OK Go Returns With Of The Blue Colour of the Sky


The mind-bending band that gave us what is largely considered the decade’s most viewed music video (even the Simpsons parodied it), the treadmill-manned “Here It Goes Again” is back. Never content to rest on their laurels, OK Go is preparing to tread anything but familiar territory with their upcoming new album, Of The Blue Colour Of The Sky releasing on January 12, 2010 on Capitol Records.

The 13-track opus is the long-awaited follow-up to their acclaimed Oh No, which spawned the 2007 Grammy-award-winning video hit “Here It Goes Again” (setting numerous viewing records as it helped transform the then-fledgling YouTube into a household name).” Of the Blue Colour of the Sky is currently primed to kick off 2010 as one of the new year’s most buzzed-about releases. According to lead singer, Damian Kulash, the new album springs from a different departure point than previous OK Go releases. “It’s not so much that we headed in a new direction. I think we’ve just expended the guitar-rock ideas from our teens and we’re starting to get at more root-level influences. There’s a lot of Purple Rain on this record – an album I haven’t stopped listening to since I got it when I was eleven.”

Kulash added that record’s title comes from an 1876 book promoting the erroneous theory that blue light cures all ills. As fits a record influenced by Prince and crackpot 19th century arm-chair scientists, the record is both danceable and contemplative; it’s introspective, with a vein of surrealism running through it. There’s a song that considers the earth before it was round, one sung by a man who’s traded places with his reflection, and plenty of heartbreak and (attempts at) hope, mostly hung on a groovier backbone than we’ve heard from OK Go before. “We started these songs with a groove,” Damian says. “They started as base feelings, not chord progressions or lyrical ideas, and then we layered.” After 2005’s Oh No, recorded nearly live with minimal overdubs, and their swaggering 2008 EP You’re not Alone, backed by the trombone band Bonerama (a benefit for musicians displaced by hurricane Katrina), this new sound comes as something of a departure.

Funk-edged songs such as “Skyscrapers,” “All Is Lost,” “White Knuckles,” and the Prince-inspired, odd-time-signature hip shaker “WTF?” embody the album’s heady flow of adventurous undercurrents. “This album is the most layered production we’ve ever done,” says Damian. Produced by ex-Mercury Rev member David Fridmann (Flaming Lips, MGMT), Damian acknowledges that Fridmann’s singular production style and secluded studio environment in Fredonia, NY (‘you have to drive fifteen minutes for a cup of coffee’ he notes) added to the CDs emotive heft. “We were there to work, and for weeks on end it snowed and we just lived in the bubble with our songs.” Amazingly, the band’s original pool of song ideas numbered more than a hundred, with the group eventually narrowing the choices down to manageable double digits.
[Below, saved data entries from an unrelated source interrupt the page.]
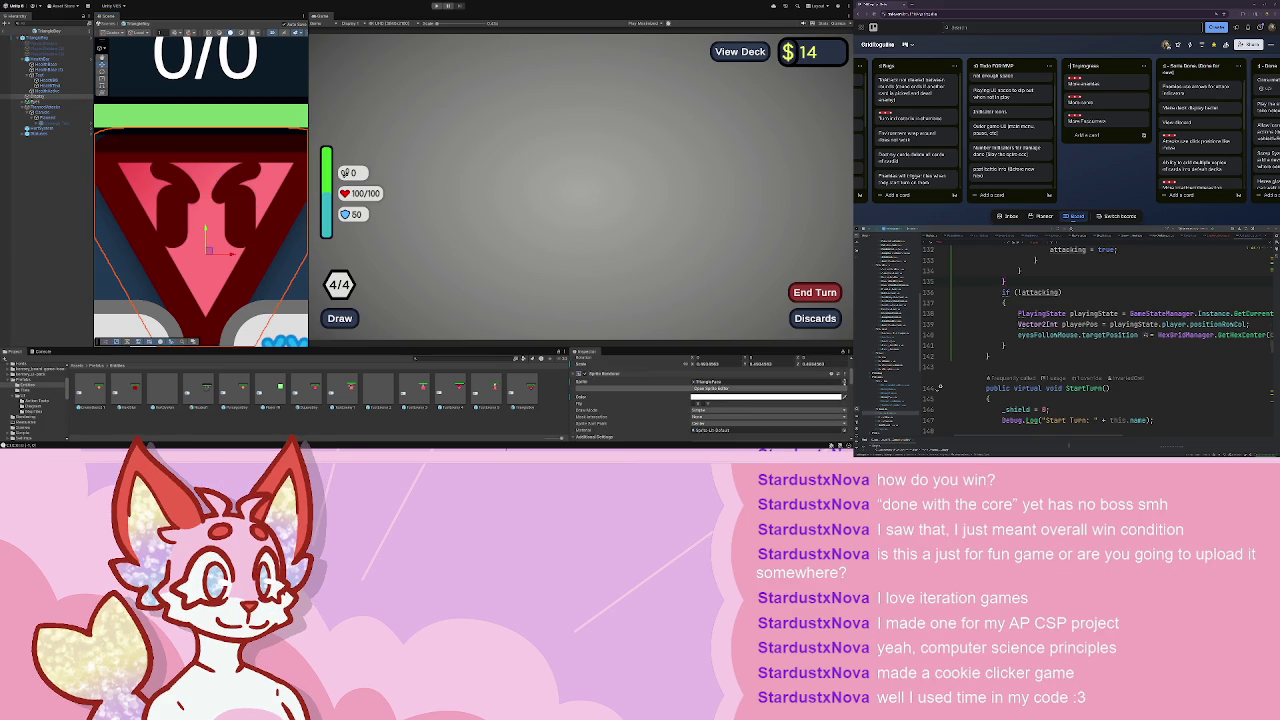
left_click(193, 215)
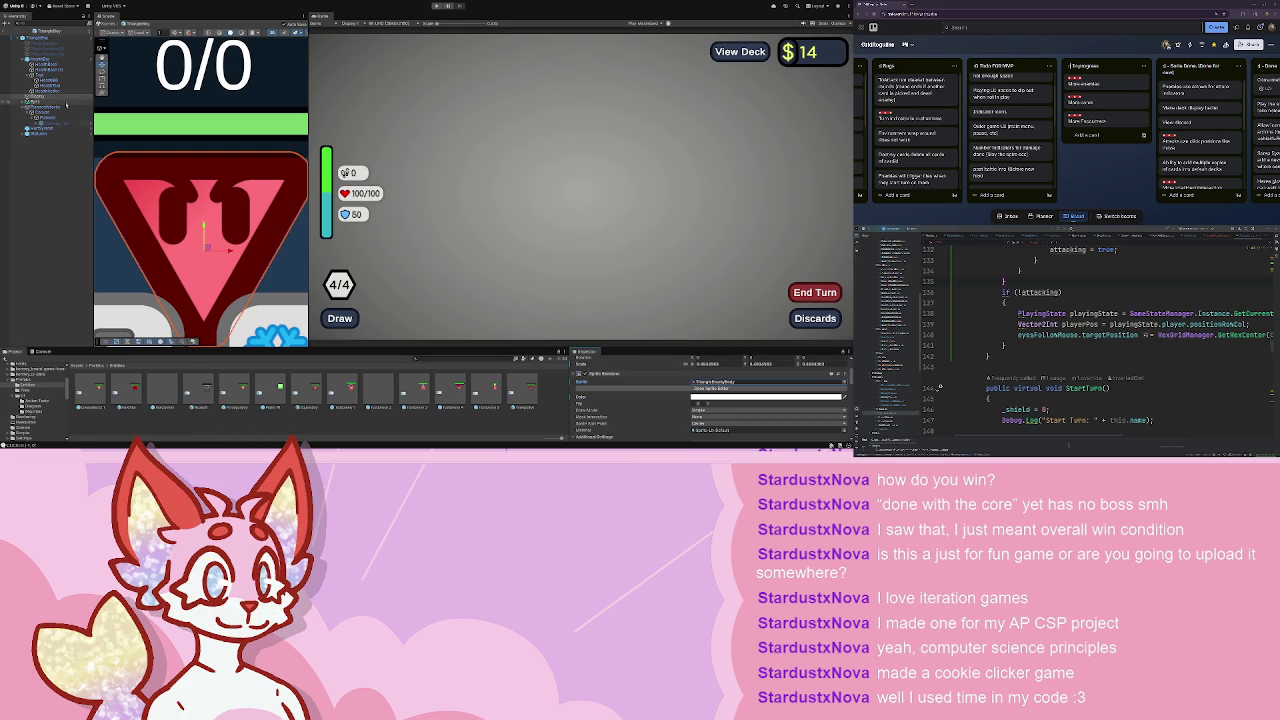
left_click(65, 102)
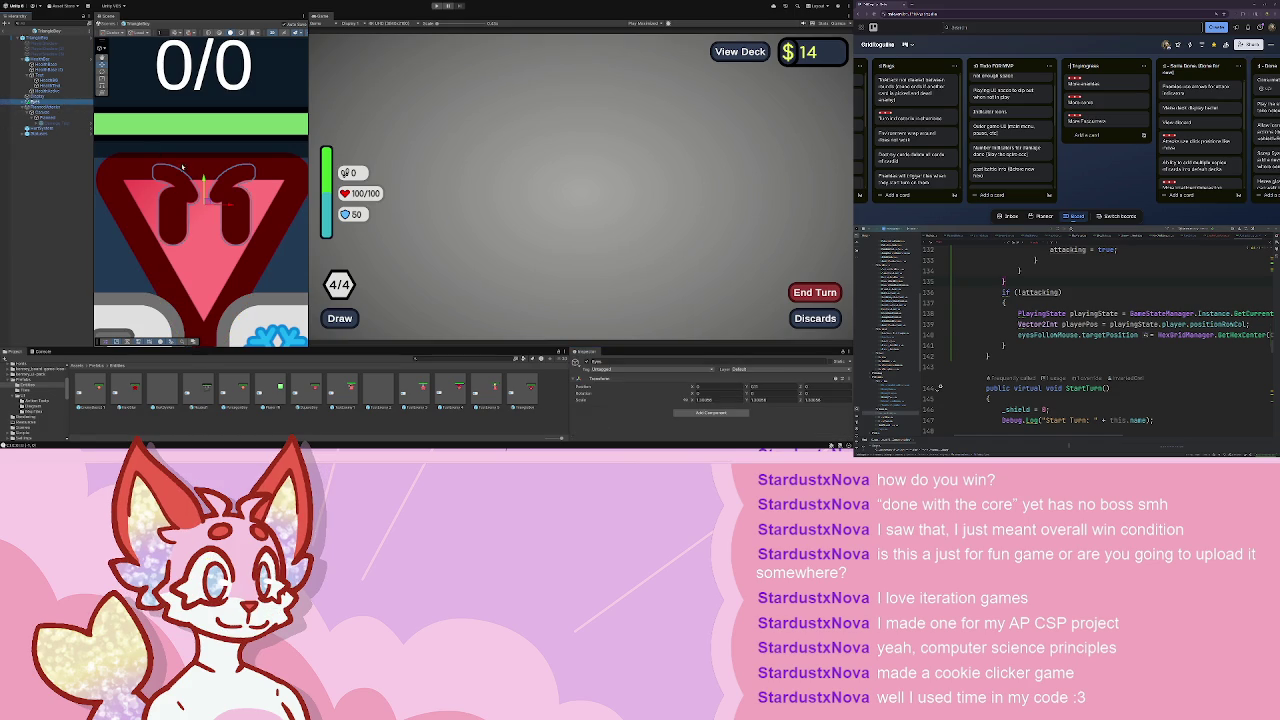
scroll(187, 175, "up", 3)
Kulash has also kept himself busy with an assortment of activist endeavors – he testified in support of internet neutrality before a Congressional Special Task Force. He and bandmate, Andy Ross, met with leaders on Capitol Hill in the spring of 2008 to advocate for the same. The band also met with then-candidate, Barack Obama, about the specter of access-limiting online practices, and other issues, with the group eventually appearing in ads in support of Obama. OK Go also took time from their non-stop touring regimen (31 consecutive months over five continents) to raise money in support of New Orleans’ music culture in the wake of Katrina. The band’s efforts with Bonerama raised more than half of the money for soul legend Al “Carnival Time” Johnson’s new home in New Orleans.

Damian and the rest of the band look forward to full-fan reaction to Of the Blue Colour of the Sky come January. “I think it sounds more like us than anything else we’ve done,” he says. “Its more like the music that’s in the back of my head, just out of reach, that I’ve been trying to get to for so long. And it embodies contradiction in a way I feel connected to. It’s both the saddest and the most hopeful music we’ve made, and both the danciest and most thoughtful.”